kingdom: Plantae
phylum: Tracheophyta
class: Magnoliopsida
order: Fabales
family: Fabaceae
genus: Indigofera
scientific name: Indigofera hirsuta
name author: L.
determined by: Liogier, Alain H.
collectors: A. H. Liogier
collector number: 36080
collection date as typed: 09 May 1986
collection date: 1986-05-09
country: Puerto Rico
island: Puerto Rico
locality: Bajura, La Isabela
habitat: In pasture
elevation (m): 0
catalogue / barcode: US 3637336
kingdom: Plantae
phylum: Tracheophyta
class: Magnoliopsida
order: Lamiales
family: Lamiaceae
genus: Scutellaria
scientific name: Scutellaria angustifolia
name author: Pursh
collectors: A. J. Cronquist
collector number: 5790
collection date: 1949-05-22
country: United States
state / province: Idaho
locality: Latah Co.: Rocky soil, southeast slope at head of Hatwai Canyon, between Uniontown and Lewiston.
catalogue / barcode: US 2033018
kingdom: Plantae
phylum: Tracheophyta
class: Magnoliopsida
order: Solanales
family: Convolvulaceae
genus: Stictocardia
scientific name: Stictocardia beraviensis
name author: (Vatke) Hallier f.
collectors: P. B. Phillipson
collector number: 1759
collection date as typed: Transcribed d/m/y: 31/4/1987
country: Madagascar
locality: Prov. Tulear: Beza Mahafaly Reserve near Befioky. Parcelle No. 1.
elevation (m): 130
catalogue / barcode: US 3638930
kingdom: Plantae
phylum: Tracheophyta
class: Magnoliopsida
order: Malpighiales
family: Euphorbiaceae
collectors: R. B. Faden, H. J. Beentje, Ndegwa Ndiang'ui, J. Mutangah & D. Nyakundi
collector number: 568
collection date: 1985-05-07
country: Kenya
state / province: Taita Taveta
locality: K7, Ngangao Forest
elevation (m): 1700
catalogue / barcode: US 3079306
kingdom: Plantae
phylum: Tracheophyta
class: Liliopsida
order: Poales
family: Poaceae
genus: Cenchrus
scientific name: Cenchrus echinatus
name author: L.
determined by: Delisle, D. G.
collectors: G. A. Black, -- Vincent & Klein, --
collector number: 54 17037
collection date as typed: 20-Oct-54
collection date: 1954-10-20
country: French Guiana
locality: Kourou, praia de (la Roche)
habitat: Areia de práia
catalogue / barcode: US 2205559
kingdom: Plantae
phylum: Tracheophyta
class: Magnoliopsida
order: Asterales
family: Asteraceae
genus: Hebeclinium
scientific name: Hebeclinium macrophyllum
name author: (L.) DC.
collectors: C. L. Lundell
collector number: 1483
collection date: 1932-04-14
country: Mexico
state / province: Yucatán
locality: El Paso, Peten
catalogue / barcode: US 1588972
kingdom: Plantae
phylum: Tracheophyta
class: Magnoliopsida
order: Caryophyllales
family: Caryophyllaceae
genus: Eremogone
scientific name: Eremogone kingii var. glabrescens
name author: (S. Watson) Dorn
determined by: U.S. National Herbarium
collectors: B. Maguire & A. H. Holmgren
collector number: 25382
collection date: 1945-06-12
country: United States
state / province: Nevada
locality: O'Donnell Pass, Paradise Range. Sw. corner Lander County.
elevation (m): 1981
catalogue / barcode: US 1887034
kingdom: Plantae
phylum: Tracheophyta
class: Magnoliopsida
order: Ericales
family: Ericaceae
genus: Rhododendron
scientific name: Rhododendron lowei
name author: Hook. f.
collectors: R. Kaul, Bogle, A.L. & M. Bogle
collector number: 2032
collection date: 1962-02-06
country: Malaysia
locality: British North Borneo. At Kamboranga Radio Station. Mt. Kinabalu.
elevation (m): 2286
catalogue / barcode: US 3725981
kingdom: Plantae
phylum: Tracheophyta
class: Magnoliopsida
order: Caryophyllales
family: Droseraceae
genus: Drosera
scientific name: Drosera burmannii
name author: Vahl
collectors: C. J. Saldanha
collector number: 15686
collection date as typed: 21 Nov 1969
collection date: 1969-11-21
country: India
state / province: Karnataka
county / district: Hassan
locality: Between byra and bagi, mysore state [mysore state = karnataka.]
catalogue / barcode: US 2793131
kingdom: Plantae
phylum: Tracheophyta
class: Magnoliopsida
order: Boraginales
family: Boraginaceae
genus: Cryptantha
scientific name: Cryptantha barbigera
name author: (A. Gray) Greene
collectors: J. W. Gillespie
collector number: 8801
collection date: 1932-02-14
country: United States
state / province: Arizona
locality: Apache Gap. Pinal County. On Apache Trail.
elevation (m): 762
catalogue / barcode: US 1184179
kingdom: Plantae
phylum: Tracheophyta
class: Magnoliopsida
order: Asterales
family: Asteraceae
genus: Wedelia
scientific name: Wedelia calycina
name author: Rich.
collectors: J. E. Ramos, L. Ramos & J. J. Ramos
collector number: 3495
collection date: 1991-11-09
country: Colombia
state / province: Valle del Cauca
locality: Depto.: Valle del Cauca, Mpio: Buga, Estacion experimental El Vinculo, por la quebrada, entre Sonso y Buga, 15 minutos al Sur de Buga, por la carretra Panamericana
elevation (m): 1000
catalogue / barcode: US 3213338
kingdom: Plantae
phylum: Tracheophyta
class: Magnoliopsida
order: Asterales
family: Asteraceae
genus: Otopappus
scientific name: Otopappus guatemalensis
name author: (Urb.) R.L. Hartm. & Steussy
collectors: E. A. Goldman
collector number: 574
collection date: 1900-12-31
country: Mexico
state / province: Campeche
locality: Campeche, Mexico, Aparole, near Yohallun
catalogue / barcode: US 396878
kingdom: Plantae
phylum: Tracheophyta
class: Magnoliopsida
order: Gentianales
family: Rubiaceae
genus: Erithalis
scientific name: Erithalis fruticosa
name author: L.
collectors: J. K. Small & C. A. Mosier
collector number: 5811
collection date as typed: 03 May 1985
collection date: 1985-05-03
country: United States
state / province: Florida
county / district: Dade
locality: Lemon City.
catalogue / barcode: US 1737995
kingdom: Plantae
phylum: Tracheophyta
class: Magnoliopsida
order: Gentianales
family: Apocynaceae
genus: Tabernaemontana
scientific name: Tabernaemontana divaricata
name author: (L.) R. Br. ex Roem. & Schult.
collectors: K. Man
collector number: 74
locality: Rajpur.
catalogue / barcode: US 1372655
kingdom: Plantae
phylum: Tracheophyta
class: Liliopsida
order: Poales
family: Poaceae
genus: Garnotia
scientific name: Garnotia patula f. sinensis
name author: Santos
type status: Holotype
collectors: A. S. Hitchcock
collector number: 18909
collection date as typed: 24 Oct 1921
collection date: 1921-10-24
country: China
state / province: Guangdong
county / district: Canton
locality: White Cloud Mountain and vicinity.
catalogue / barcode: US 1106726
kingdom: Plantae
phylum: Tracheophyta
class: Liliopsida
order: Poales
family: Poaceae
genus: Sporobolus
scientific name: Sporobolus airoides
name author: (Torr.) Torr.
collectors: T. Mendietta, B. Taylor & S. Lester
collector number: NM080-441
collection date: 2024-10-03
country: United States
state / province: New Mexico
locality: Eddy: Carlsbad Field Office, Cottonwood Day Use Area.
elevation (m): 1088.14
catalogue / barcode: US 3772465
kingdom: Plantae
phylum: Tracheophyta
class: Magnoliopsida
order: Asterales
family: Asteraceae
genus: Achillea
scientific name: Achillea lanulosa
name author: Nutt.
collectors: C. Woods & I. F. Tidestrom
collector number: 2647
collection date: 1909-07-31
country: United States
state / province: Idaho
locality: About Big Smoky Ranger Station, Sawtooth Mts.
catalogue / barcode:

> **THE EXERCISE**
Arrange every line above as a JSON list of strings, one string per line, with blank lines left out.

> **EXERCISE RESPONSE**
[
  "kingdom: Plantae",
  "phylum: Tracheophyta",
  "class: Magnoliopsida",
  "order: Fabales",
  "family: Fabaceae",
  "genus: Indigofera",
  "scientific name: Indigofera hirsuta",
  "name author: L.",
  "determined by: Liogier, Alain H.",
  "collectors: A. H. Liogier",
  "collector number: 36080",
  "collection date as typed: 09 May 1986",
  "collection date: 1986-05-09",
  "country: Puerto Rico",
  "island: Puerto Rico",
  "locality: Bajura, La Isabela",
  "habitat: In pasture",
  "elevation (m): 0",
  "catalogue / barcode: US 3637336",
  "kingdom: Plantae",
  "phylum: Tracheophyta",
  "class: Magnoliopsida",
  "order: Lamiales",
  "family: Lamiaceae",
  "genus: Scutellaria",
  "scientific name: Scutellaria angustifolia",
  "name author: Pursh",
  "collectors: A. J. Cronquist",
  "collector number: 5790",
  "collection date: 1949-05-22",
  "country: United States",
  "state / province: Idaho",
  "locality: Latah Co.: Rocky soil, southeast slope at head of Hatwai Canyon, between Uniontown and Lewiston.",
  "catalogue / barcode: US 2033018",
  "kingdom: Plantae",
  "phylum: Tracheophyta",
  "class: Magnoliopsida",
  "order: Solanales",
  "family: Convolvulaceae",
  "genus: Stictocardia",
  "scientific name: Stictocardia beraviensis",
  "name author: (Vatke) Hallier f.",
  "collectors: P. B. Phillipson",
  "collector number: 1759",
  "collection date as typed: Transcribed d/m/y: 31/4/1987",
  "country: Madagascar",
  "locality: Prov. Tulear: Beza Mahafaly Reserve near Befioky. Parcelle No. 1.",
  "elevation (m): 130",
  "catalogue / barcode: US 3638930",
  "kingdom: Plantae",
  "phylum: Tracheophyta",
  "class: Magnoliopsida",
  "order: Malpighiales",
  "family: Euphorbiaceae",
  "collectors: R. B. Faden, H. J. Beentje, Ndegwa Ndiang'ui, J. Mutangah & D. Nyakundi",
  "collector number: 568",
  "collection date: 1985-05-07",
  "country: Kenya",
  "state / province: Taita Taveta",
  "locality: K7, Ngangao Forest",
  "elevation (m): 1700",
  "catalogue / barcode: US 3079306",
  "kingdom: Plantae",
  "phylum: Tracheophyta",
  "class: Liliopsida",
  "order: Poales",
  "family: Poaceae",
  "genus: Cenchrus",
  "scientific name: Cenchrus echinatus",
  "name author: L.",
  "determined by: Delisle, D. G.",
  "collectors: G. A. Black, -- Vincent & Klein, --",
  "collector number: 54 17037",
  "collection date as typed: 20-Oct-54",
  "collection date: 1954-10-20",
  "country: French Guiana",
  "locality: Kourou, praia de (la Roche)",
  "habitat: Areia de práia",
  "catalogue / barcode: US 2205559",
  "kingdom: Plantae",
  "phylum: Tracheophyta",
  "class: Magnoliopsida",
  "order: Asterales",
  "family: Asteraceae",
  "genus: Hebeclinium",
  "scientific name: Hebeclinium macrophyllum",
  "name author: (L.) DC.",
  "collectors: C. L. Lundell",
  "collector number: 1483",
  "collection date: 1932-04-14",
  "country: Mexico",
  "state / province: Yucatán",
  "locality: El Paso, Peten",
  "catalogue / barcode: US 1588972",
  "kingdom: Plantae",
  "phylum: Tracheophyta",
  "class: Magnoliopsida",
  "order: Caryophyllales",
  "family: Caryophyllaceae",
  "genus: Eremogone",
  "scientific name: Eremogone kingii var. glabrescens",
  "name author: (S. Watson) Dorn",
  "determined by: U.S. National Herbarium",
  "collectors: B. Maguire & A. H. Holmgren",
  "collector number: 25382",
  "collection date: 1945-06-12",
  "country: United States",
  "state / province: Nevada",
  "locality: O'Donnell Pass, Paradise Range. Sw. corner Lander County.",
  "elevation (m): 1981",
  "catalogue / barcode: US 1887034",
  "kingdom: Plantae",
  "phylum: Tracheophyta",
  "class: Magnoliopsida",
  "order: Ericales",
  "family: Ericaceae",
  "genus: Rhododendron",
  "scientific name: Rhododendron lowei",
  "name author: Hook. f.",
  "collectors: R. Kaul, Bogle, A.L. & M. Bogle",
  "collector number: 2032",
  "collection date: 1962-02-06",
  "country: Malaysia",
  "locality: British North Borneo. At Kamboranga Radio Station. Mt. Kinabalu.",
  "elevation (m): 2286",
  "catalogue / barcode: US 3725981",
  "kingdom: Plantae",
  "phylum: Tracheophyta",
  "class: Magnoliopsida",
  "order: Caryophyllales",
  "family: Droseraceae",
  "genus: Drosera",
  "scientific name: Drosera burmannii",
  "name author: Vahl",
  "collectors: C. J. Saldanha",
  "collector number: 15686",
  "collection date as typed: 21 Nov 1969",
  "collection date: 1969-11-21",
  "country: India",
  "state / province: Karnataka",
  "county / district: Hassan",
  "locality: Between byra and bagi, mysore state [mysore state = karnataka.]",
  "catalogue / barcode: US 2793131",
  "kingdom: Plantae",
  "phylum: Tracheophyta",
  "class: Magnoliopsida",
  "order: Boraginales",
  "family: Boraginaceae",
  "genus: Cryptantha",
  "scientific name: Cryptantha barbigera",
  "name author: (A. Gray) Greene",
  "collectors: J. W. Gillespie",
  "collector number: 8801",
  "collection date: 1932-02-14",
  "country: United States",
  "state / province: Arizona",
  "locality: Apache Gap. Pinal County. On Apache Trail.",
  "elevation (m): 762",
  "catalogue / barcode: US 1184179",
  "kingdom: Plantae",
  "phylum: Tracheophyta",
  "class: Magnoliopsida",
  "order: Asterales",
  "family: Asteraceae",
  "genus: Wedelia",
  "scientific name: Wedelia calycina",
  "name author: Rich.",
  "collectors: J. E. Ramos, L. Ramos & J. J. Ramos",
  "collector number: 3495",
  "collection date: 1991-11-09",
  "country: Colombia",
  "state / province: Valle del Cauca",
  "locality: Depto.: Valle del Cauca, Mpio: Buga, Estacion experimental El Vinculo, por la quebrada, entre Sonso y Buga, 15 minutos al Sur de Buga, por la carretra Panamericana",
  "elevation (m): 1000",
  "catalogue / barcode: US 3213338",
  "kingdom: Plantae",
  "phylum: Tracheophyta",
  "class: Magnoliopsida",
  "order: Asterales",
  "family: Asteraceae",
  "genus: Otopappus",
  "scientific name: Otopappus guatemalensis",
  "name author: (Urb.) R.L. Hartm. & Steussy",
  "collectors: E. A. Goldman",
  "collector number: 574",
  "collection date: 1900-12-31",
  "country: Mexico",
  "state / province: Campeche",
  "locality: Campeche, Mexico, Aparole, near Yohallun",
  "catalogue / barcode: US 396878",
  "kingdom: Plantae",
  "phylum: Tracheophyta",
  "class: Magnoliopsida",
  "order: Gentianales",
  "family: Rubiaceae",
  "genus: Erithalis",
  "scientific name: Erithalis fruticosa",
  "name author: L.",
  "collectors: J. K. Small & C. A. Mosier",
  "collector number: 5811",
  "collection date as typed: 03 May 1985",
  "collection date: 1985-05-03",
  "country: United States",
  "state / province: Florida",
  "county / district: Dade",
  "locality: Lemon City.",
  "catalogue / barcode: US 1737995",
  "kingdom: Plantae",
  "phylum: Tracheophyta",
  "class: Magnoliopsida",
  "order: Gentianales",
  "family: Apocynaceae",
  "genus: Tabernaemontana",
  "scientific name: Tabernaemontana divaricata",
  "name author: (L.) R. Br. ex Roem. & Schult.",
  "collectors: K. Man",
  "collector number: 74",
  "locality: Rajpur.",
  "catalogue / barcode: US 1372655",
  "kingdom: Plantae",
  "phylum: Tracheophyta",
  "class: Liliopsida",
  "order: Poales",
  "family: Poaceae",
  "genus: Garnotia",
  "scientific name: Garnotia patula f. sinensis",
  "name author: Santos",
  "type status: Holotype",
  "collectors: A. S. Hitchcock",
  "collector number: 18909",
  "collection date as typed: 24 Oct 1921",
  "collection date: 1921-10-24",
  "country: China",
  "state / province: Guangdong",
  "county / district: Canton",
  "locality: White Cloud Mountain and vicinity.",
  "catalogue / barcode: US 1106726",
  "kingdom: Plantae",
  "phylum: Tracheophyta",
  "class: Liliopsida",
  "order: Poales",
  "family: Poaceae",
  "genus: Sporobolus",
  "scientific name: Sporobolus airoides",
  "name author: (Torr.) Torr.",
  "collectors: T. Mendietta, B. Taylor & S. Lester",
  "collector number: NM080-441",
  "collection date: 2024-10-03",
  "country: United States",
  "state / province: New Mexico",
  "locality: Eddy: Carlsbad Field Office, Cottonwood Day Use Area.",
  "elevation (m): 1088.14",
  "catalogue / barcode: US 3772465",
  "kingdom: Plantae",
  "phylum: Tracheophyta",
  "class: Magnoliopsida",
  "order: Asterales",
  "family: Asteraceae",
  "genus: Achillea",
  "scientific name: Achillea lanulosa",
  "name author: Nutt.",
  "collectors: C. Woods & I. F. Tidestrom",
  "collector number: 2647",
  "collection date: 1909-07-31",
  "country: United States",
  "state / province: Idaho",
  "locality: About Big Smoky Ranger Station, Sawtooth Mts.",
  "catalogue / barcode:"
]